## PROBLEM REQUIREMENTS
Your answer should consist of the lines holding "Strength", copied from the material below.

## INPUT DATA
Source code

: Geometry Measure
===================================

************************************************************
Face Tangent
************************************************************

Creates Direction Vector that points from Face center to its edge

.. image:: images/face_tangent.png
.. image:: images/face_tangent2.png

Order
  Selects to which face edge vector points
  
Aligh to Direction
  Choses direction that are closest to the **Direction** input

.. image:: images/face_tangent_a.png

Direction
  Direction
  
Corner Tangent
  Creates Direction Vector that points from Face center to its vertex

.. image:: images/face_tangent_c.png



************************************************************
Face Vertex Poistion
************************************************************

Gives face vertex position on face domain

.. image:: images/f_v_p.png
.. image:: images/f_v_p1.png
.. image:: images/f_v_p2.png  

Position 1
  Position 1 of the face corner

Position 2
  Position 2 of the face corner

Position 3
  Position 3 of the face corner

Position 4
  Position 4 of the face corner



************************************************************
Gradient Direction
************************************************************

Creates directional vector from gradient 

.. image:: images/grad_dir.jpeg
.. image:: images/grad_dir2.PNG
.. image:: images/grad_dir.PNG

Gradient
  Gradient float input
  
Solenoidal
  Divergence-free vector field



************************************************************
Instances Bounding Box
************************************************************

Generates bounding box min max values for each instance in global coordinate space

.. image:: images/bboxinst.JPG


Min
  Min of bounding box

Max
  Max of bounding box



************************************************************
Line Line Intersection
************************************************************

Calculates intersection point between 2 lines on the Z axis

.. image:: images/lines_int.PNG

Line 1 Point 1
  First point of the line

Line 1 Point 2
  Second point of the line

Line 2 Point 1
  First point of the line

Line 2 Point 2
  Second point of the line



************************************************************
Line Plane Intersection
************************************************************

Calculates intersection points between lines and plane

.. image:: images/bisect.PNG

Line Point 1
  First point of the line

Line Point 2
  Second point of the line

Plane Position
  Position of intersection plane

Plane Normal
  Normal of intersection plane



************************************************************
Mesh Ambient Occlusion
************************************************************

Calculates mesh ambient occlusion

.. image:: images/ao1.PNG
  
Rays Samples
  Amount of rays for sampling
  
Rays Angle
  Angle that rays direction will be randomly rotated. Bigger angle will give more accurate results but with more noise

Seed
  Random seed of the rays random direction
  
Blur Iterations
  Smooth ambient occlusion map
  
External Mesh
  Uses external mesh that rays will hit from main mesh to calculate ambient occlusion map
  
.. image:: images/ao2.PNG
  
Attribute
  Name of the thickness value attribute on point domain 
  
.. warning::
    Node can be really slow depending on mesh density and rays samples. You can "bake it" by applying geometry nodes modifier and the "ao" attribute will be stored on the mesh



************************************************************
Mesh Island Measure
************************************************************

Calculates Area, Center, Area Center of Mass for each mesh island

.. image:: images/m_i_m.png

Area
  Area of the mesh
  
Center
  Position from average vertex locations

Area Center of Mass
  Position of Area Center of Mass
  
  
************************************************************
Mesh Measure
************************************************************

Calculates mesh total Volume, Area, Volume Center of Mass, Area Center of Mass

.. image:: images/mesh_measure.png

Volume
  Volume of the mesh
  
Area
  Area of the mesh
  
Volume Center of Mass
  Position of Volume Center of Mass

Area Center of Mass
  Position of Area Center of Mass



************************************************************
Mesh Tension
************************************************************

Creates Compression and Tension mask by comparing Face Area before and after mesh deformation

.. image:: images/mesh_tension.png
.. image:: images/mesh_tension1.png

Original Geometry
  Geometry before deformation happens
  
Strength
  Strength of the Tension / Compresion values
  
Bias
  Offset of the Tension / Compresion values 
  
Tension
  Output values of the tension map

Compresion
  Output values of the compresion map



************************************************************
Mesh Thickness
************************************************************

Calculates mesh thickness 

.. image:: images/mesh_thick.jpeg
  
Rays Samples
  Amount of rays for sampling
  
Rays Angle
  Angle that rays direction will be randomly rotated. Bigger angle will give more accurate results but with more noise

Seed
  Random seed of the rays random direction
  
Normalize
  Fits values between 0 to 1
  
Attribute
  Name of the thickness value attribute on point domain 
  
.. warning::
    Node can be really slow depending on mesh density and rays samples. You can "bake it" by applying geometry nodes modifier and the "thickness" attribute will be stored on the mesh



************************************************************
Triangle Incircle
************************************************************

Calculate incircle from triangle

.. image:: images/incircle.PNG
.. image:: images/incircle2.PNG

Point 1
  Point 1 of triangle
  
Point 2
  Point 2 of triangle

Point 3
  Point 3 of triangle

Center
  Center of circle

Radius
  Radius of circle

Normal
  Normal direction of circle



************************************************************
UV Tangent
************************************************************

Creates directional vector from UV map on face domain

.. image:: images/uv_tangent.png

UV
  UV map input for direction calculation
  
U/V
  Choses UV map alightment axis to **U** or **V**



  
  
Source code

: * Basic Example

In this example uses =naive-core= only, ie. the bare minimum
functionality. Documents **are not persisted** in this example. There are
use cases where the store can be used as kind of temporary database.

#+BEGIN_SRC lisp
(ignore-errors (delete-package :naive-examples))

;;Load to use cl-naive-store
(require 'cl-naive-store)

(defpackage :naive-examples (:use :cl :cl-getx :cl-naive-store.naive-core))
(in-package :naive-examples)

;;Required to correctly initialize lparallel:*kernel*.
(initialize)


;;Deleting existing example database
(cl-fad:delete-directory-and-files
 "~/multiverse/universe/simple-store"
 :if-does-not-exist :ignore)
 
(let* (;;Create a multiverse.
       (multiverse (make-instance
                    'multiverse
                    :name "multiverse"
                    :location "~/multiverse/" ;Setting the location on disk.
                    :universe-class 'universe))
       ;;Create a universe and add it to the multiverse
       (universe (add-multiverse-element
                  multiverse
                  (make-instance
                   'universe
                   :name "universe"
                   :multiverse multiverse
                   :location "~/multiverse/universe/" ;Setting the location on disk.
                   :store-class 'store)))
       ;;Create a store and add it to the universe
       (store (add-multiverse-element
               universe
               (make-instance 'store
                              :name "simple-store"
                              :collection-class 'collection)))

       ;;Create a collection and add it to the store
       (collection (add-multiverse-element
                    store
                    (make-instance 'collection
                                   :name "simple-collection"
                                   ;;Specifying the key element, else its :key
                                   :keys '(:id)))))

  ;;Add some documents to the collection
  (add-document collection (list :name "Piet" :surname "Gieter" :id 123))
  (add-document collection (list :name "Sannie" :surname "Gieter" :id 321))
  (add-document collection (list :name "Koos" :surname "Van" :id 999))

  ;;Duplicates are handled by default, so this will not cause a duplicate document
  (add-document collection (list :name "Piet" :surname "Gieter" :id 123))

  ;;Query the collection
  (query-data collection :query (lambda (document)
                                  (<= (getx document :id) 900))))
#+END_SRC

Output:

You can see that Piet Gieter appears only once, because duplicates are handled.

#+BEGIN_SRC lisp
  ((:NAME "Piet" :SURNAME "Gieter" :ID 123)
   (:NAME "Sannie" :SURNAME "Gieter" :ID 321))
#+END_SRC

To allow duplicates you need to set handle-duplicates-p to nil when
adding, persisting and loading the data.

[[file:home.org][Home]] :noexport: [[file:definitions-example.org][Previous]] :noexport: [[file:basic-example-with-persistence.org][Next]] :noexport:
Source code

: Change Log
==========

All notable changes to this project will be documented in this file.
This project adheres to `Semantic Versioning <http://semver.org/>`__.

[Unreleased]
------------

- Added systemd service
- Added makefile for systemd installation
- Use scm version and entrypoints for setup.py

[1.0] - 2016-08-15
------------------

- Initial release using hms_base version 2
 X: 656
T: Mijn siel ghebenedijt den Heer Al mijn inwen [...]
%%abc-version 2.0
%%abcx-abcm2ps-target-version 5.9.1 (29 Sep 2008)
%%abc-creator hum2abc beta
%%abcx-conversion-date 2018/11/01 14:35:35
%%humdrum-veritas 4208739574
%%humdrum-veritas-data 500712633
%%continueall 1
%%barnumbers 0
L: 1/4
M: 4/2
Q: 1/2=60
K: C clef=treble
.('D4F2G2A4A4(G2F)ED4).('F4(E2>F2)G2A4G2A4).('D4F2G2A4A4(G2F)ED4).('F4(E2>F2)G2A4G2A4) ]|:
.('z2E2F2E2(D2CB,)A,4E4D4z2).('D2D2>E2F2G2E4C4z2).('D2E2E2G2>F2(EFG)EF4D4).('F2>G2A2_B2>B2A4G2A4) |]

## OUTPUT FOR THIS EXERCISE
Strength
  Strength of the Tension / Compresion values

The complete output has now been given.